Heather Hall, RDN, LD, CLT, noted as "The Joint Pain Dietitian," explains that one of the ways you can begin to reduce fibromyalgia symptoms is by understanding how your body functions with this condition. "Understanding that your body is causing your brain to misinterpret sensations... is useful information. Once you understand that there is no serious harm being done to your body, you can remove some of the fear associated with your condition. Mindfulness training and graded exposure can then be implemented. These tools can be useful for desensitizing the nervous system."

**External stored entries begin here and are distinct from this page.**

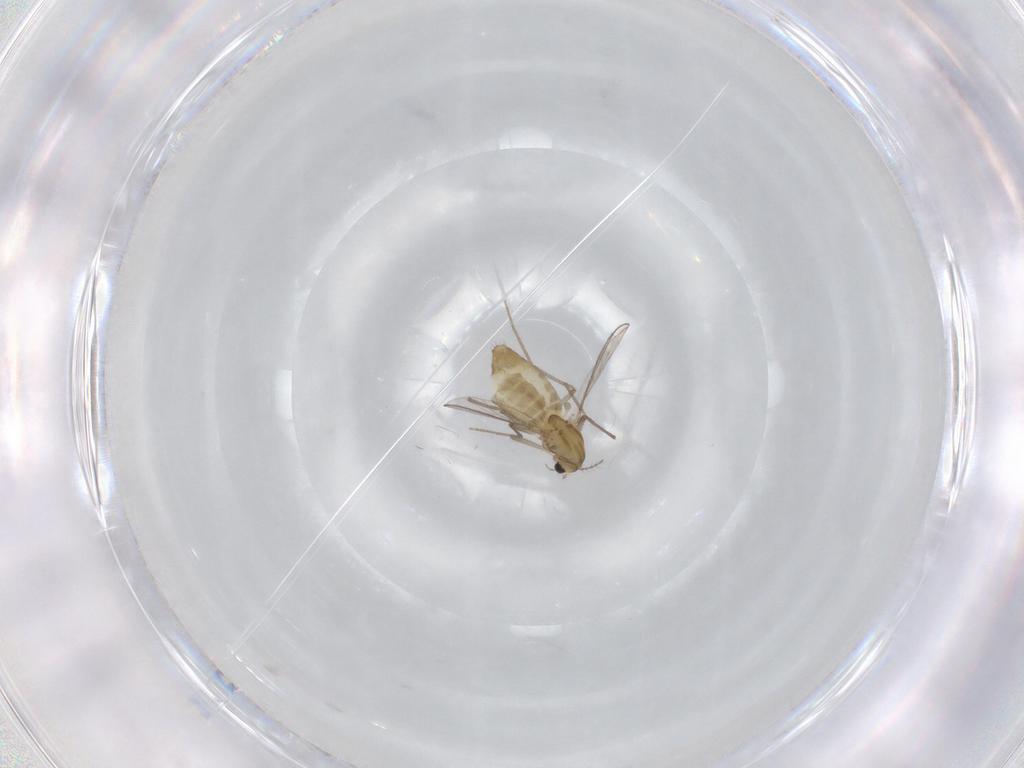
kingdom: Animalia
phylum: Arthropoda
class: Insecta
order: Diptera
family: Chironomidae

Hall also explains that "most doctors are not trained in the dietary interventions that support fibromyalgia. So patients often never hear about these methods." She discussed a supplement and diet that has "shown to improve symptoms and even lead to remission" in her own practice.
● Supplements such as vitamin D, selenium, CoQ10/ubi quinol, omega-3, and medical cannabis.
● An anti-inflammatory diet: healthy fats, low fructose, plenty of dark leafy greens, etc.
Of course, before you decide to include these suggestions in your diet, it's important to talk with your doctor first.
Despite these options, people need to understand that it's hard. I had a rather toxic roommate who said my illness "wasn't real" and that all I needed to do was exercise more. While exercising helps with most of my pain, it's difficult to push through it to do it. So we know we need to do certain things. We're trying the best we can and just want support.